И вдруг… Случилось что-то необъяснимое, почти сверхъестественное. Мышастый дог внезапно грохнулся на спину, и какая-то невидимая сила повлекла его с тротуара. Вслед за этим та же невидимая сила плотно охватила горло изумлённого Джека… Джек упёрся передними ногами и яростно замотал головой. Но незримое «что-то» так стиснуло его шею, что коричневый пойнтер лишился сознания.
Он пришёл в себя в тесной железной клетке, которая тряслась по камням мостовой, дребезжа всеми своими плохо свинченными частями. По острому собачьему запаху Джек тотчас же догадался, что клетка уже много лет служила помещением для собак всех возрастов и пород. На козлах впереди клетки сидели два человека наружности, не внушавшей никакого доверия.
В клетке уже собралось довольно многочисленное общество. Прежде всего Джек заметил мышастого дога, с которым он чуть не поссорился на улице. Дог стоял, уткнувши морду между двумя железными палками, и жалобно повизгивал, между тем как его тело качалось взад и вперёд от тряски. Посредине клетки лежал, вытянувши умную морду между ревматическими лапами, старый белый пудель, выстриженный наподобие льва, с кисточками на коленках и на конце хвоста. Пудель, по-видимому, относился к своему положению с философским стоицизмом, и, если бы не вздыхал изредка и не помаргивал бровями, можно было бы подумать, что он спит. Рядом с ним сидела, дрожа от утреннего холода и волнения, хорошенькая, выхоленная левретка с длинными, тонкими ножками и остренькой мордочкой. Время от времени она нервно зевала, свивая при этом трубочкой свой розовый язычок и сопровождая каждый зевок длинным тонким визгом… Ближе к заднему концу клетки плотно прижалась к решётке чёрная гладкая такса с жёлтыми подпалинами на груди и бровях. Она никак не могла оправиться от изумления, которое придавало необыкновенно комичный вид её длинному, на вывороченных низких лапах, туловищу крокодила и серьёзной мордочке с ушами, чуть не волочившимися по полу.

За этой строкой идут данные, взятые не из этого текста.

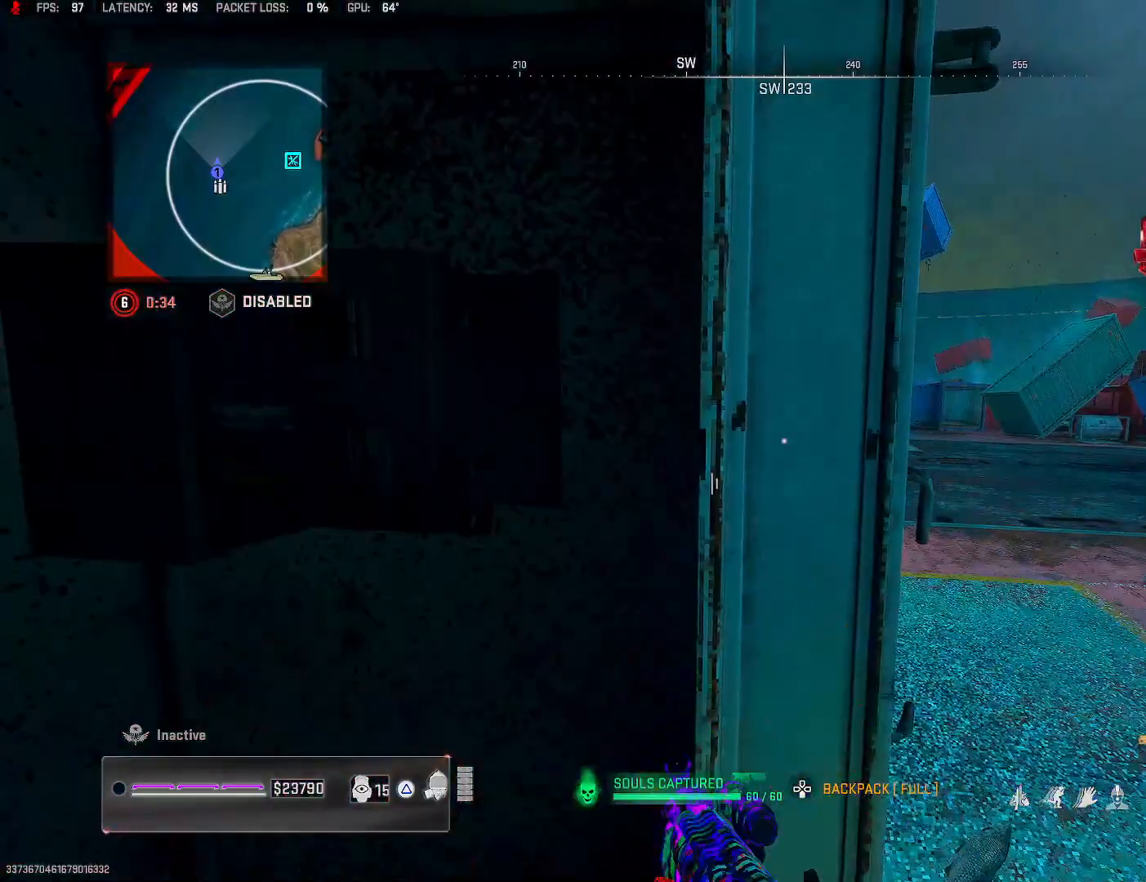
{"buttons": [], "left_stick": "right", "right_stick": "center", "events": [[400, "left_stick", "right"]]}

Кроме этой более или менее светской компании, в клетке находились ещё две несомненные дворняжки. Одна из них, похожая на тех псов, что повсеместно зовутся Бутонами и отличаются низменным характером, была космата, рыжа и имела пушистый хвост, завёрнутый в виде цифры 9. Она попала в клетку раньше всех и, по-видимому, настолько освоилась со своим исключительным положением, что давно уже искала случая завязать с кем-нибудь интересный разговор. Последнего пса почти не было видно; он забился в самый тёмный угол и лежал там, свернувшись клубком. За всё время он только один раз приподнялся, чтобы зарычать на близко подошедшего к нему Джека, но и этого было довольно для возбуждения во всём случайном обществе сильнейшей антипатии к нему. Во-первых, он был фиолетового цвета, в который его вымазала шедшая на работу артель маляров. Во-вторых, шерсть на нём стояла дыбом и при этом отдельными клоками. В-третьих, он, очевидно, был зол, голоден, отважен и силён; это сказалось в том решительном толчке его исхудалого тела, с которым он вскочил навстречу опешившему Джеку.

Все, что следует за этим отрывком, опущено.